|Nutritional Guidelines (per serving)|
|Servings: 12 to 16 Servings|
|Amount per serving|
|% Daily Value*|
|Total Fat 38g||49%|
|Saturated Fat 20g||102%|
|Total Carbohydrate 32g||12%|
|Dietary Fiber 3g||9%|
|*The % Daily Value (DV) tells you how much a nutrient in a food serving contributes to a daily diet. 2,000 calories a day is used for general nutrition advice.|
This is an impressive German chocolate cheesecake from Maddymoo.
It's made with coconut in the crust and the signature coconut pecan topping we love on German chocolate cake. The filling is a rich and delicious chocolate and cream cheese filling.
- For the Coconut Pecan Topping:
- 1/2 cup or 1 stick butter or margarine
- 1/4 cup light brown sugar
- 2 tablespoon light cream
- 2 tablespoon corn syrup
- 1 cup flaked coconut
- 1/2 cup chopped pecans
- 1 teaspoon. vanilla
- For the Coconut-Pecan Crust:
- 1 cup graham cracker crumbs
- 2 tablespoon granulated sugar
- 1/3 cup butter, melted
- 1/4 cup coconut
- 1/4 cup pecans, chopped
- For the Filling:
- 4 ounces Hershey's semi-sweet baking chocolate, broken into pieces
- 3 (8 oz) packages cream cheese, softened
- 3/4 cup sugar
- 1/2 cup sour cream
- 2 teaspoons vanilla
- 2 tablespoons all-purpose flour
- 3 large eggs
Melt butter with sugar; add remaining topping ingredients and set aside.
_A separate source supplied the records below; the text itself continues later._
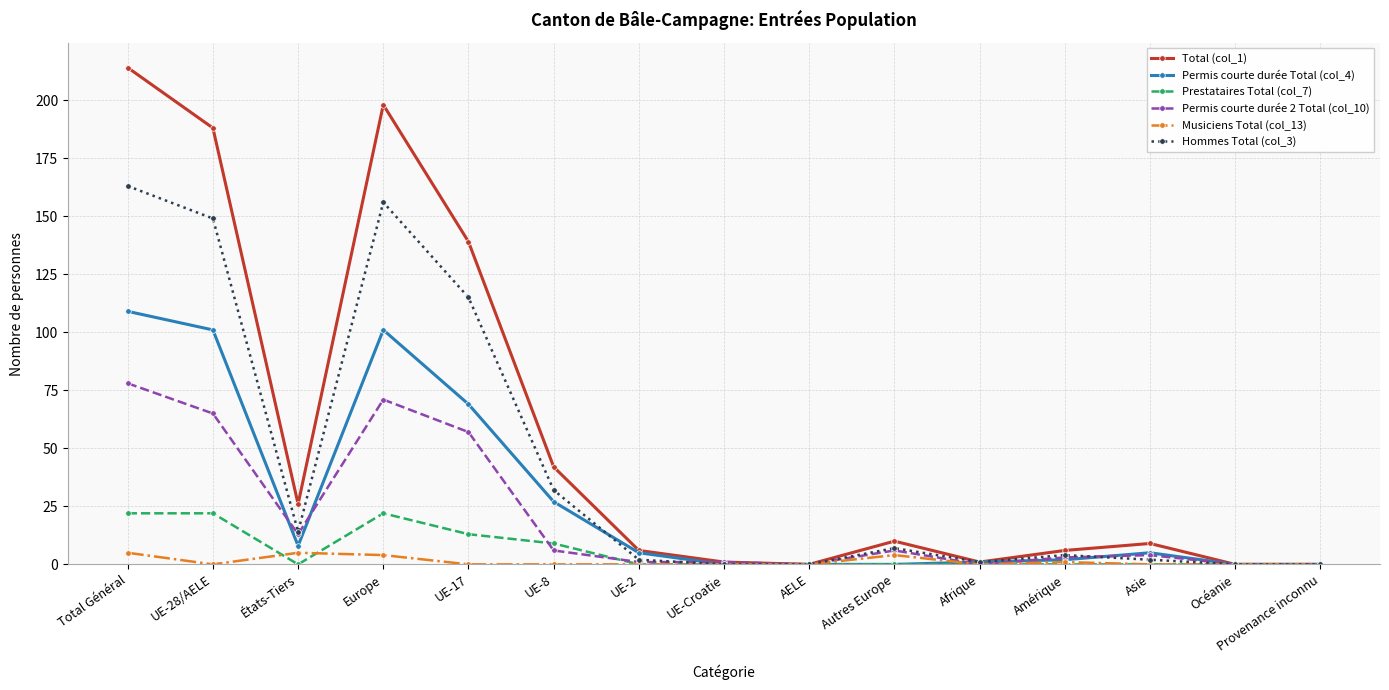

Reading right to left, extract all data points from this chart.

Total (col_1): Provenance inconnu=0	Océanie=0	Asie=9	Amérique=6	Afrique=1	Autres Europe=10	AELE=0	UE-Croatie=1	UE-2=6	UE-8=42	UE-17=139	Europe=198	États-Tiers=26	UE-28/AELE=188	Total Général=214
Permis courte durée Total (col_4): Provenance inconnu=0	Océanie=0	Asie=5	Amérique=2	Afrique=1	Autres Europe=0	AELE=0	UE-Croatie=0	UE-2=5	UE-8=27	UE-17=69	Europe=101	États-Tiers=8	UE-28/AELE=101	Total Général=109
Prestataires Total (col_7): Provenance inconnu=0	Océanie=0	Asie=0	Amérique=0	Afrique=0	Autres Europe=0	AELE=0	UE-Croatie=0	UE-2=0	UE-8=9	UE-17=13	Europe=22	États-Tiers=0	UE-28/AELE=22	Total Général=22
Permis courte durée 2 Total (col_10): Provenance inconnu=0	Océanie=0	Asie=4	Amérique=3	Afrique=0	Autres Europe=6	AELE=0	UE-Croatie=1	UE-2=1	UE-8=6	UE-17=57	Europe=71	États-Tiers=13	UE-28/AELE=65	Total Général=78
Musiciens Total (col_13): Provenance inconnu=0	Océanie=0	Asie=0	Amérique=1	Afrique=0	Autres Europe=4	AELE=0	UE-Croatie=0	UE-2=0	UE-8=0	UE-17=0	Europe=4	États-Tiers=5	UE-28/AELE=0	Total Général=5
Hommes Total (col_3): Provenance inconnu=0	Océanie=0	Asie=2	Amérique=4	Afrique=1	Autres Europe=7	AELE=0	UE-Croatie=0	UE-2=2	UE-8=32	UE-17=115	Europe=156	États-Tiers=14	UE-28/AELE=149	Total Général=163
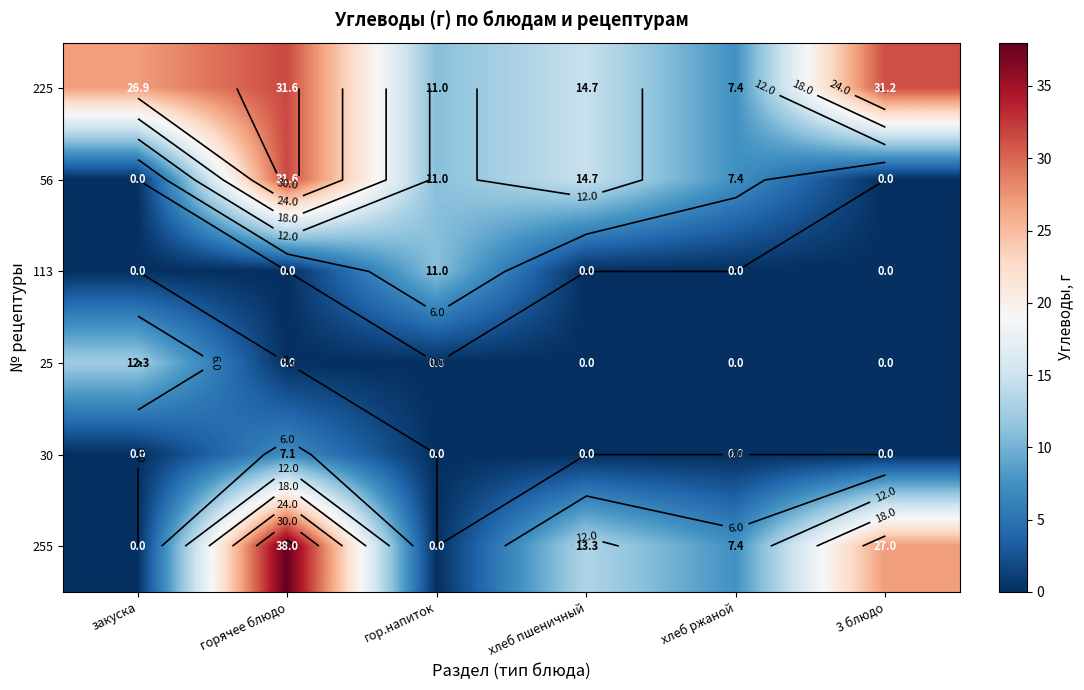

What is the difference between the maximum and minimum values in the 30 series?

7.1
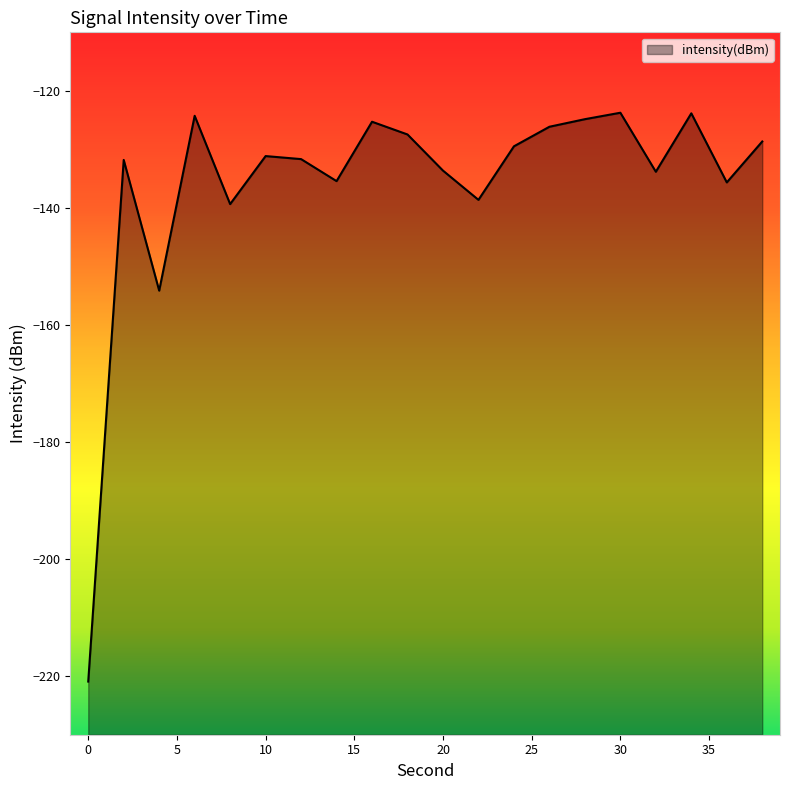

True or false: the data shows -318.5 at 0.

False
Combine crust ingredients; press into a 9-inch springform pan and bake at 350 F for about ten minutes. Cool and set aside.
Increase the oven heat to 450 F.
In a microwave-safe bowl, melt the chocolate (50 % power) until smooth. Set aside.
In a large mixing bowl with an electric mixer, beat cream cheese, sugar, sour cream, and vanilla until smooth. Add the flour, 1 tablespoon at a time, blending well after each addition. Add the eggs and melted chocolate; blend well. Pour into crust.
Bake the cheesecake for 10 minutes without opening oven door; reduce oven temperature to 250 F and continue baking for 35 minutes. Remove from oven.
With a spatula or knife loosen sides and cool completely. Remove from pan.
Spread topping on top and refrigerate until firm.
Cover leftover cheesecake and store in the refrigerator.